La crainte d’un déficit de 20 milliards de dinars à fin 2025 est désormais évoquée ouvertement par plusieurs économistes. Ce seuil critique, franchi uniquement en période de pandémie, symboliserait une rupture durable des équilibres extérieurs. Une telle situation contraindrait l’État à intensifier le recours à la dette extérieure, ou à mobiliser l’épargne intérieure, au risque d’asphyxier les banques et de détourner les financements du secteur productif. Et dans un pays où la culture entrepreneuriale peine à se maintenir, cette perspective alimente la défiance des investisseurs et accentue la stagnation.
Des solutions à portée de main ?
La Tunisie ne manque pourtant pas de leviers, encore faut-il en prendre compte pour des mesures constructive loin d’un populisme devenu destructeur pour le pays.
Il suffit de réactiver le tissu industriel, de doter des moyens pour renforcer ses capacités à l’export et d’améliorer l’attractivité logistique et la valorisation des produits à haute valeur ajoutée pour inverser la tendance. Mais cela exige : une stratégie claire de soutien aux exportateurs, un climat d’affaires apaisé et transparent, des incitations fiscales stables et surtout, une vision à long terme portée par l’État et partagée avec le secteur privé ce qui ne semble pas être le cas aujourd’hui.

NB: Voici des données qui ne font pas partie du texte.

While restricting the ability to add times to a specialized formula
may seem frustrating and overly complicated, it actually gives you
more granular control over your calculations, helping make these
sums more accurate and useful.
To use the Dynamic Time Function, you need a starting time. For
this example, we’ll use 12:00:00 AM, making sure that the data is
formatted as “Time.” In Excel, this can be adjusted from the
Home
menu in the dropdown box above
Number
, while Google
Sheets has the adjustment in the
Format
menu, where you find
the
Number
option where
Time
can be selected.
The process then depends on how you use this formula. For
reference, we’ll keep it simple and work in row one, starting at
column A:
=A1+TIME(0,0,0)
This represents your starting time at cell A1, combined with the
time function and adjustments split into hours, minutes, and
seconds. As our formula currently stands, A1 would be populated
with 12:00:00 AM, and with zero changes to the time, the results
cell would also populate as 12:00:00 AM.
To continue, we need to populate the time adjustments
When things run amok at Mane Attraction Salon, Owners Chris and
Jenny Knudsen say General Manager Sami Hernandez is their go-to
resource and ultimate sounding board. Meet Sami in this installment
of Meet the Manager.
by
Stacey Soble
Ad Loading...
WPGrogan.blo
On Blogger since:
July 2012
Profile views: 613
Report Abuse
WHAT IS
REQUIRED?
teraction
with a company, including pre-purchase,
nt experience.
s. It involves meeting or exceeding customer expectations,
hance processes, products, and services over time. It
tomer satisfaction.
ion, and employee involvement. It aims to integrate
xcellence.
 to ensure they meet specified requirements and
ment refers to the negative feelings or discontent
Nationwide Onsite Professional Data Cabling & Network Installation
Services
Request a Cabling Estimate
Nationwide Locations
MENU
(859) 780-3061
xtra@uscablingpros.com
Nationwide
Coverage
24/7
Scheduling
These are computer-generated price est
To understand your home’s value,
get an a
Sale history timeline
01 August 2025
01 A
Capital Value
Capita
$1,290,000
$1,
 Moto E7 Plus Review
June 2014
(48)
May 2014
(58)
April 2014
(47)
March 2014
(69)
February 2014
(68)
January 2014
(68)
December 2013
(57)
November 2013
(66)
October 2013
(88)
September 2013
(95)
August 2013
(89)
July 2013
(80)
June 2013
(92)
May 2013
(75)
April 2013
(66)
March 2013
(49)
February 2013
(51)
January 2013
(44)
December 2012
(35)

La dérive du déficit commercial n’est pas seulement une donnée technique. C’est le symptôme d’un pays qui importe ce qu’il pourrait produire et qui n’exporte pas assez ce qu’il pourrait vendre. Si rien n’est fait pour redresser la barre, le pays risque de se retrouver en situation de dépendance chronique, étranglé entre le service de la dette, l’inflation importée et la rareté des devises.
C’est le socle même de la souveraineté économique qui est en jeu. Face à cette urgence, la Tunisie doit choisir : continuer à nier l’ampleur du problème, ou mettre en œuvre une politique économique réaliste, volontariste et cohérente. La lucidité n’est plus une option, c’est une nécessité.
Amel Belhadj Ali
EN BREF
- Le déficit commercial tunisien atteint un niveau critique : -9,9 milliards TND au premier semestre.
- Les exportations reculent, les importations explosent, aggravant la dépendance extérieure.
- Les espoirs d’une relance par le tourisme ou la récolte céréalière s’amenuisent.
- Des secteurs clés comme l’énergie ou l’agroalimentaire plongent, malgré quelques hausses industrielles.
- Sans stratégie industrielle claire, la Tunisie s’expose à une spirale d’endettement et d’appauvrissement.